Assigned task -
Extend the forum discussion about swallowing difficulties in older family members by writing the next reply in the thread, following the final post.

--- Passage shown ---

After an evaluation is done, usually including a modified barium swallow study, the therapist can do some short term therapy to determine textures, strategies and whether different methods will work. There are different strategies that really help-for example chin tucks, head turns, and some positioning strategies also. But you really need a professional to determine how to protect her airway, and also how to help her be more comfortable when eating.

The gagging, trouble initiating a swallow, and trouble handling secretions are red flags. She is at a very high risk for aspiration pneumonia or malnutrition.
I have treated people with swallowing problems for over 20 years.

There are also some special cups and eating utensils that can help. But first, you have to know exactly what the problem is.

You are a great husband, and it sounds like you are excellent at problem solving. A professional can work with you to make it safer for your wife.
Helpful Answer (6)
Reply to PrairieLake
BeckyT Aug 10, 2018
PrairieLake, would you explain a bit further? My Papa has Parkinson’s and swallowing issues. The doctor won’t send him for the test because he will fail it which means a feeding tube, which Papa has refused.
I should add that Papa is 91 and we are just doing are best to help him as long as he is here. This means he is alone, in his own home, until injury forces him elsewhere - all with his Doctor’s blessing.
We crush pills into mango peach apple sauce and add a little cinnamon. It masks the flavor of the pills really well.
Helpful Answer (3)

--- Source data ---

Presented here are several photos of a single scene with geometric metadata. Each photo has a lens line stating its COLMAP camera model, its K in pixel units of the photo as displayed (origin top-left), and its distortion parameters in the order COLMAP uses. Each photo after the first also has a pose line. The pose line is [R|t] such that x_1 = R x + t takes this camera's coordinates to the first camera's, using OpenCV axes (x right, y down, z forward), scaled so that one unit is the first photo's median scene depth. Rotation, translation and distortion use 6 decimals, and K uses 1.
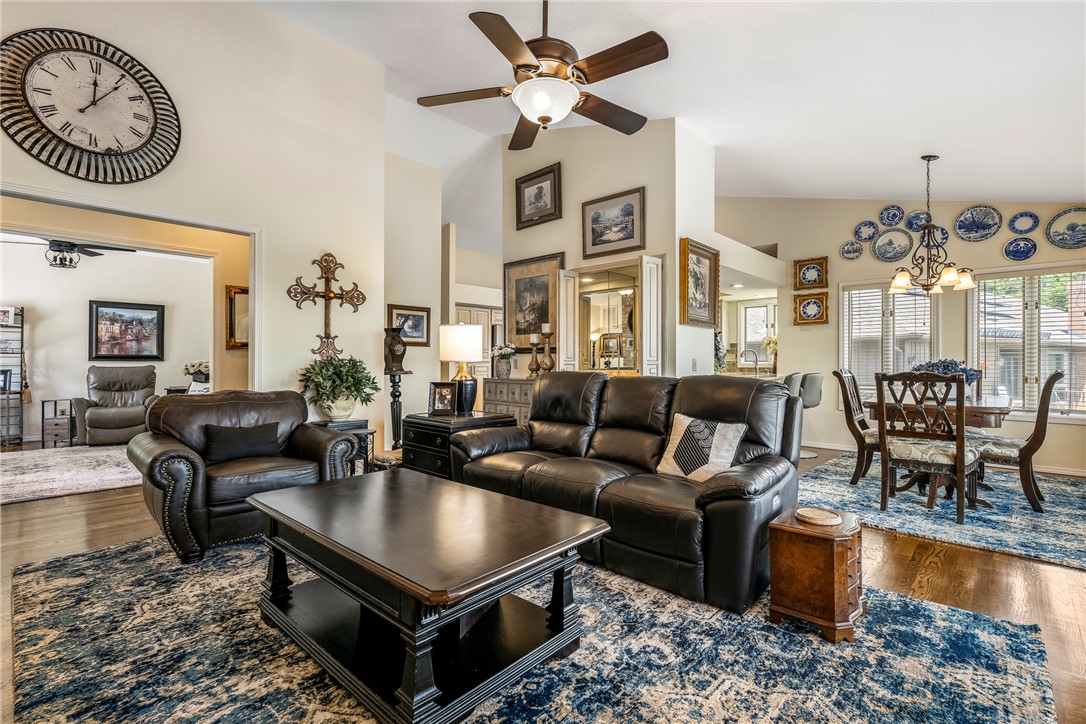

---

Final answer -
Reply to MHenderson

My husband began to experience swallowing difficulties about age 63, had a stretching procedure of the esophageal sphincter, then Botox injections into the sphincter twice--after that one becomes immune to Botox. Eventually he had surgery that cut the esophageal sphincter and wrapped the upper part of his stomach around the esophagus (Dor wrap) to prevent reflux. He lost a lot of weight after that as size of his stomach was reduced, but he was overweight so that wasn't a big problem. Over the next few years he began to experience "senses of impending doom" that in retrospect were probably TIAs. Occasionally he would black out completely. He showed signs of dementia, so had a full 7 hr evaluation by a neuropsychologist who diagnosed Vascular Dementia and said he was at high risk for major stroke--which he had at age 41. The stroke completely paralyzed his left side and eliminated his central vision, as well as leaving him again unable to swallow. He had advance directives against gastric feeding tube, and he no longer had any fat to live on, so he died in three weeks. Vascular dementia is a tough diagnosis because the TIAs rarely leave a trace, but keep happening until there is "the big one." Despite taking preventive drugs. So add vascular dementia to the list of things your LO may have.
Helpful Answer (1)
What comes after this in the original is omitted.